Exercise. Among the entries below, only the lines starting at the one with "5 206 27.80" and ending at the one with "546 154 2.52", both included, are to be printed exactly.
··· Source data ···
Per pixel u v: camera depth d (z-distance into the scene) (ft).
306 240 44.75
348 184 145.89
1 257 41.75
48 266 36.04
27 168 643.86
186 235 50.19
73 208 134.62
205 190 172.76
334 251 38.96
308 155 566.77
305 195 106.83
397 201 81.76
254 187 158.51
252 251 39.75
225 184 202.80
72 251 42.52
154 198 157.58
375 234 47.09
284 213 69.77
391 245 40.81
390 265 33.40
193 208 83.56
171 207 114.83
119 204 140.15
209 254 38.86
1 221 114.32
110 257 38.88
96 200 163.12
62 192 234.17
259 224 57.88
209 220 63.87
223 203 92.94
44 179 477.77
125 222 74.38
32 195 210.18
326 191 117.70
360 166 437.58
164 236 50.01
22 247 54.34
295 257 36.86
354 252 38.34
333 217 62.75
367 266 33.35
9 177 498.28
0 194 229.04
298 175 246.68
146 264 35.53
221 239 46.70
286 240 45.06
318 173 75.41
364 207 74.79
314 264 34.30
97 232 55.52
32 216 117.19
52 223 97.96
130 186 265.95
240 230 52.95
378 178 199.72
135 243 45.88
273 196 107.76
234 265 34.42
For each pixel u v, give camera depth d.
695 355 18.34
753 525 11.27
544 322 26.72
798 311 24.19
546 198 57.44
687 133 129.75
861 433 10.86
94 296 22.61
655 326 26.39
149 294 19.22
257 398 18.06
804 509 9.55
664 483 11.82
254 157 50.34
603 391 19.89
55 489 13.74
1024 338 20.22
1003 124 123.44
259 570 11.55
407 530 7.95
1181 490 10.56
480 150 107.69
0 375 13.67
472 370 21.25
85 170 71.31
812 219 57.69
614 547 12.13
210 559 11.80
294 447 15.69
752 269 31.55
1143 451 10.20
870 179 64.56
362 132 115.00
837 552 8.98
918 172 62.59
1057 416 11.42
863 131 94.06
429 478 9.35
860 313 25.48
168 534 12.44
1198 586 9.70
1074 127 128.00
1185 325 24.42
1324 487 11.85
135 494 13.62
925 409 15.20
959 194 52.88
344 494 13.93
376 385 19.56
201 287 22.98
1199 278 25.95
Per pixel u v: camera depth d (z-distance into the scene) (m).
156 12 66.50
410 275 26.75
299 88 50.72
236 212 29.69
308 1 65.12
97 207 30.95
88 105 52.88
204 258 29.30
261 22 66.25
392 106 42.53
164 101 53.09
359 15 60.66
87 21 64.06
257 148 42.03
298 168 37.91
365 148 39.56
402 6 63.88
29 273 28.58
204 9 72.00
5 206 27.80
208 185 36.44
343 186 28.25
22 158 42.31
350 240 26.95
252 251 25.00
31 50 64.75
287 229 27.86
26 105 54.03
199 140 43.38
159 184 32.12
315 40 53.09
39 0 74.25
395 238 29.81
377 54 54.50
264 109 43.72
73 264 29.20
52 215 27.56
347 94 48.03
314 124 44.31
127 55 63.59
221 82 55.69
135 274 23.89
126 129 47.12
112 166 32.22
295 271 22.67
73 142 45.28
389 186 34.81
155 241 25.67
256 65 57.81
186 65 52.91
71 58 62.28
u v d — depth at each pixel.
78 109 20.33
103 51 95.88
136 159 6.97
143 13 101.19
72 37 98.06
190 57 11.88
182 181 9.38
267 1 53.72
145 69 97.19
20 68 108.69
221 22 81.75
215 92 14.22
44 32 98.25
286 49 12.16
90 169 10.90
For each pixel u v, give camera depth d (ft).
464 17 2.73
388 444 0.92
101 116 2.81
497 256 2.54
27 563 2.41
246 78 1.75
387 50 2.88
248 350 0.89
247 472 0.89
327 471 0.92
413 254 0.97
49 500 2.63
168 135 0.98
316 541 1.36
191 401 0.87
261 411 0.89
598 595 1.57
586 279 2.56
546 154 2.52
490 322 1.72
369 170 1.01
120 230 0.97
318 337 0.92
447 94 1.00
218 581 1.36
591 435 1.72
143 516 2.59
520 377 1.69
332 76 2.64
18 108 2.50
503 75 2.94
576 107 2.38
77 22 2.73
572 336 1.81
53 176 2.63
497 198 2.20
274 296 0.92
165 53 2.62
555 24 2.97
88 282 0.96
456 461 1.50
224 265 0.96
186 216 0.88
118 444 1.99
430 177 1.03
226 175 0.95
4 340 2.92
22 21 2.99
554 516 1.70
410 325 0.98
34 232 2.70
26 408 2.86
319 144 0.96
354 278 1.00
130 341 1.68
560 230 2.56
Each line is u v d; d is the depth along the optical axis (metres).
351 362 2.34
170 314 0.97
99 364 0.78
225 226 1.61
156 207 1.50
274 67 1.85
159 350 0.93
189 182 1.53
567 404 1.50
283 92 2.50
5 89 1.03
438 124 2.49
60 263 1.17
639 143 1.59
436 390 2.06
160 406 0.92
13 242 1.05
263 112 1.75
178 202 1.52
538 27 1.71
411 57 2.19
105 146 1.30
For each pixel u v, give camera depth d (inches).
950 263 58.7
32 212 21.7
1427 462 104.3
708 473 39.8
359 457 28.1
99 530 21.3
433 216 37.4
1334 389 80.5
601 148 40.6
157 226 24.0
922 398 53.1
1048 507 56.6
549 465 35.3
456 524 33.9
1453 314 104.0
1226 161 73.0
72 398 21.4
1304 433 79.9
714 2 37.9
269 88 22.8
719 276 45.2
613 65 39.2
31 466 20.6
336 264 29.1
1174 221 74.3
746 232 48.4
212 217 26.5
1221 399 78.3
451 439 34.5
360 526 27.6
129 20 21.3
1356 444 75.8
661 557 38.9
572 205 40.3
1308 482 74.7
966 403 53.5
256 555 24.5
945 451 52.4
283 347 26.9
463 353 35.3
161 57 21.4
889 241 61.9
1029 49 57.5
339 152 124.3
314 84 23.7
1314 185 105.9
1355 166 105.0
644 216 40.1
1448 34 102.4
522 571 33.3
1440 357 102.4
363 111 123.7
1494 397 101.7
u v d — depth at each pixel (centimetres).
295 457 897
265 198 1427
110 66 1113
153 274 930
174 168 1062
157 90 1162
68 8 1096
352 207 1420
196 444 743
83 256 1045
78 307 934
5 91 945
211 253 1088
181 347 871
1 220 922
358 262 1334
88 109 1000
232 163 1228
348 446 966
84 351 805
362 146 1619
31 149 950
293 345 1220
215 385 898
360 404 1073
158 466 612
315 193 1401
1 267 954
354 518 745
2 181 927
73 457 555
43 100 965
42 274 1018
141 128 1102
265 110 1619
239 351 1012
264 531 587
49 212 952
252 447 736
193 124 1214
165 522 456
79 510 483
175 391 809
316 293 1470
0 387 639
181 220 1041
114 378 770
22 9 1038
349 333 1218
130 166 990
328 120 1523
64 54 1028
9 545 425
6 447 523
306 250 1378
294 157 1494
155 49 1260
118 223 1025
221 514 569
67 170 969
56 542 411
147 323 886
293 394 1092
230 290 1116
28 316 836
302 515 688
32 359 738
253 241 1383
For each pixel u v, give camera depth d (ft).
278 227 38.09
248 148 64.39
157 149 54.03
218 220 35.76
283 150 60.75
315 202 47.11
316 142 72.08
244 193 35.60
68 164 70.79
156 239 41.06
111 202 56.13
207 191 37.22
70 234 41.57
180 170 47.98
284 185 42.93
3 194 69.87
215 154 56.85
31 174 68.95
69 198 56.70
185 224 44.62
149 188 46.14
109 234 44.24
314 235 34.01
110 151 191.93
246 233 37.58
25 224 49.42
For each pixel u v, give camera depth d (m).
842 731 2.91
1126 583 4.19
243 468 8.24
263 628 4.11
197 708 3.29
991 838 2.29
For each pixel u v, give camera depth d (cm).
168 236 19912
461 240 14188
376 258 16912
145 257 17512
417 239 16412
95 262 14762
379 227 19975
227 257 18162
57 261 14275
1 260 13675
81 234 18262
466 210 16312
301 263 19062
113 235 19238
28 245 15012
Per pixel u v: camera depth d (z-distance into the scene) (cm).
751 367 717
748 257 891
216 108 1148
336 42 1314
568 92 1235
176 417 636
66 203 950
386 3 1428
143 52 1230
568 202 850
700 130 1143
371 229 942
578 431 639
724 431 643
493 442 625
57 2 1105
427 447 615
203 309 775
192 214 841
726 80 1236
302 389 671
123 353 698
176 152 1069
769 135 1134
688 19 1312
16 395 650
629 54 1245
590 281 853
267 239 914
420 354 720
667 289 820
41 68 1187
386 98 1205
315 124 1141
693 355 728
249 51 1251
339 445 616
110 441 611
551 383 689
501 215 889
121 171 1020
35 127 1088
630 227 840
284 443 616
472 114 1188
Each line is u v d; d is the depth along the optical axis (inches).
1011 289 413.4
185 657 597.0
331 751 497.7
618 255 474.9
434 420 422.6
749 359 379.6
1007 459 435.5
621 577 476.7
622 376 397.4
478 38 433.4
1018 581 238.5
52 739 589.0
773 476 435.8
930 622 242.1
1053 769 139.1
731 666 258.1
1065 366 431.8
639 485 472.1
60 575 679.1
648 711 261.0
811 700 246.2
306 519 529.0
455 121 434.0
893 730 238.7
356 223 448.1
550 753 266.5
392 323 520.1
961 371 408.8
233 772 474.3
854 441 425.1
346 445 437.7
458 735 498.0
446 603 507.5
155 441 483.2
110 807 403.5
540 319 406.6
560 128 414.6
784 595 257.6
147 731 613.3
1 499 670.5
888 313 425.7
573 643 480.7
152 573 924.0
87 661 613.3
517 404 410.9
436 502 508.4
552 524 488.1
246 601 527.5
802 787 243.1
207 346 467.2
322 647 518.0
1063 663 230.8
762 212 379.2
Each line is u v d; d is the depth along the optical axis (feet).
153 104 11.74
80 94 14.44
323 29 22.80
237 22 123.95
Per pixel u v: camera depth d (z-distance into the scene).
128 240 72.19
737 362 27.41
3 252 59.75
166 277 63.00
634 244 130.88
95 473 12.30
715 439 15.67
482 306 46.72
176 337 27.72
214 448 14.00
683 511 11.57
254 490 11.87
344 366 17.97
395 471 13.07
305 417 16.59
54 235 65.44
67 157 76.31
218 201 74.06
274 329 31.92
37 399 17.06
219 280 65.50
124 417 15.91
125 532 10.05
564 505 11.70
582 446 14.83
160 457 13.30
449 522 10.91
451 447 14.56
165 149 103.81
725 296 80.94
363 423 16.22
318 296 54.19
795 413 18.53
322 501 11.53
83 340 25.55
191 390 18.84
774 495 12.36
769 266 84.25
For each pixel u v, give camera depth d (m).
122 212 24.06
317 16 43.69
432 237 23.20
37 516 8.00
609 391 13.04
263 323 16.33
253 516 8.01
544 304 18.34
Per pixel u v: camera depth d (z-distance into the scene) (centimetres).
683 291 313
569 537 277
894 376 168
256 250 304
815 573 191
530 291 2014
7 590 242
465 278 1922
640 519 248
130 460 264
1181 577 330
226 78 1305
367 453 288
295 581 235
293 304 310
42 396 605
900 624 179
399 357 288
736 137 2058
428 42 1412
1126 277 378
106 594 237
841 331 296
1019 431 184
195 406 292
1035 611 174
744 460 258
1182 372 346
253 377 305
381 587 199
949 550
···
Solution to this problem.
5 206 27.80
208 185 36.44
343 186 28.25
22 158 42.31
350 240 26.95
252 251 25.00
31 50 64.75
287 229 27.86
26 105 54.03
199 140 43.38
159 184 32.12
315 40 53.09
39 0 74.25
395 238 29.81
377 54 54.50
264 109 43.72
73 264 29.20
52 215 27.56
347 94 48.03
314 124 44.31
127 55 63.59
221 82 55.69
135 274 23.89
126 129 47.12
112 166 32.22
295 271 22.67
73 142 45.28
389 186 34.81
155 241 25.67
256 65 57.81
186 65 52.91
71 58 62.28
u v d — depth at each pixel.
78 109 20.33
103 51 95.88
136 159 6.97
143 13 101.19
72 37 98.06
190 57 11.88
182 181 9.38
267 1 53.72
145 69 97.19
20 68 108.69
221 22 81.75
215 92 14.22
44 32 98.25
286 49 12.16
90 169 10.90
For each pixel u v, give camera depth d (ft).
464 17 2.73
388 444 0.92
101 116 2.81
497 256 2.54
27 563 2.41
246 78 1.75
387 50 2.88
248 350 0.89
247 472 0.89
327 471 0.92
413 254 0.97
49 500 2.63
168 135 0.98
316 541 1.36
191 401 0.87
261 411 0.89
598 595 1.57
586 279 2.56
546 154 2.52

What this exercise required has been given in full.